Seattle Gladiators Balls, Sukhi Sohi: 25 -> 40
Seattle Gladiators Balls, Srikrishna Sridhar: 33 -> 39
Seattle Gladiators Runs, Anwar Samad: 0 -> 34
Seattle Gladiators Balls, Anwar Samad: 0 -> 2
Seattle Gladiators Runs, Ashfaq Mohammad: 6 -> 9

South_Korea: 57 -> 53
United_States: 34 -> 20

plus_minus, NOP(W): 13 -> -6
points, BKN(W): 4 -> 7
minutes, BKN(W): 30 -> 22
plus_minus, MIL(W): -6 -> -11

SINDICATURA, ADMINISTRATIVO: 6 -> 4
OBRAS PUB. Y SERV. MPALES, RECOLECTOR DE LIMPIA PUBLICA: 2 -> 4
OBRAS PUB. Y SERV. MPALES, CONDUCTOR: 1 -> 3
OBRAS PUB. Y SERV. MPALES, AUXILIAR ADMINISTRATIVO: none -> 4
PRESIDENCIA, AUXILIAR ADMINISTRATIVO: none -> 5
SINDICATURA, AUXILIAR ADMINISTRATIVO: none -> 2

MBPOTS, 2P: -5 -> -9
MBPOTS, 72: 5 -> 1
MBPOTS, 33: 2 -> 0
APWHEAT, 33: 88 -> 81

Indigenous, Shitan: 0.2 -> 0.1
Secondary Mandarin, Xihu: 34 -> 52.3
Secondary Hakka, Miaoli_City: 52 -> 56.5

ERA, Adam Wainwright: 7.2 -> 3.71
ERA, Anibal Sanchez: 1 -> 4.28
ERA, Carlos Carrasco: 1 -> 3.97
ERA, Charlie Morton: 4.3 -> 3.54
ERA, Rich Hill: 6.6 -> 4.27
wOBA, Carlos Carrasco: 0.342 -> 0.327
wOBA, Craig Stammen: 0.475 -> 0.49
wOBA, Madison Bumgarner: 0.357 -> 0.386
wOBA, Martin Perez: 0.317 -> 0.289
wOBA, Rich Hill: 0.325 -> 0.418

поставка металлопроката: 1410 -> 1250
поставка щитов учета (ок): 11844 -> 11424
————
* **ASSIGNMENT**: Print out all of the records above, word for word.

* **EXPECTED ANSWER**:
Seattle Gladiators Balls, Sukhi Sohi: 25 -> 40
Seattle Gladiators Balls, Srikrishna Sridhar: 33 -> 39
Seattle Gladiators Runs, Anwar Samad: 0 -> 34
Seattle Gladiators Balls, Anwar Samad: 0 -> 2
Seattle Gladiators Runs, Ashfaq Mohammad: 6 -> 9

South_Korea: 57 -> 53
United_States: 34 -> 20

plus_minus, NOP(W): 13 -> -6
points, BKN(W): 4 -> 7
minutes, BKN(W): 30 -> 22
plus_minus, MIL(W): -6 -> -11

SINDICATURA, ADMINISTRATIVO: 6 -> 4
OBRAS PUB. Y SERV. MPALES, RECOLECTOR DE LIMPIA PUBLICA: 2 -> 4
OBRAS PUB. Y SERV. MPALES, CONDUCTOR: 1 -> 3
OBRAS PUB. Y SERV. MPALES, AUXILIAR ADMINISTRATIVO: none -> 4
PRESIDENCIA, AUXILIAR ADMINISTRATIVO: none -> 5
SINDICATURA, AUXILIAR ADMINISTRATIVO: none -> 2

MBPOTS, 2P: -5 -> -9
MBPOTS, 72: 5 -> 1
MBPOTS, 33: 2 -> 0
APWHEAT, 33: 88 -> 81

Indigenous, Shitan: 0.2 -> 0.1
Secondary Mandarin, Xihu: 34 -> 52.3
Secondary Hakka, Miaoli_City: 52 -> 56.5

ERA, Adam Wainwright: 7.2 -> 3.71
ERA, Anibal Sanchez: 1 -> 4.28
ERA, Carlos Carrasco: 1 -> 3.97
ERA, Charlie Morton: 4.3 -> 3.54
ERA, Rich Hill: 6.6 -> 4.27
wOBA, Carlos Carrasco: 0.342 -> 0.327
wOBA, Craig Stammen: 0.475 -> 0.49
wOBA, Madison Bumgarner: 0.357 -> 0.386
wOBA, Martin Perez: 0.317 -> 0.289
wOBA, Rich Hill: 0.325 -> 0.418

поставка металлопроката: 1410 -> 1250
поставка щитов учета (ок): 11844 -> 11424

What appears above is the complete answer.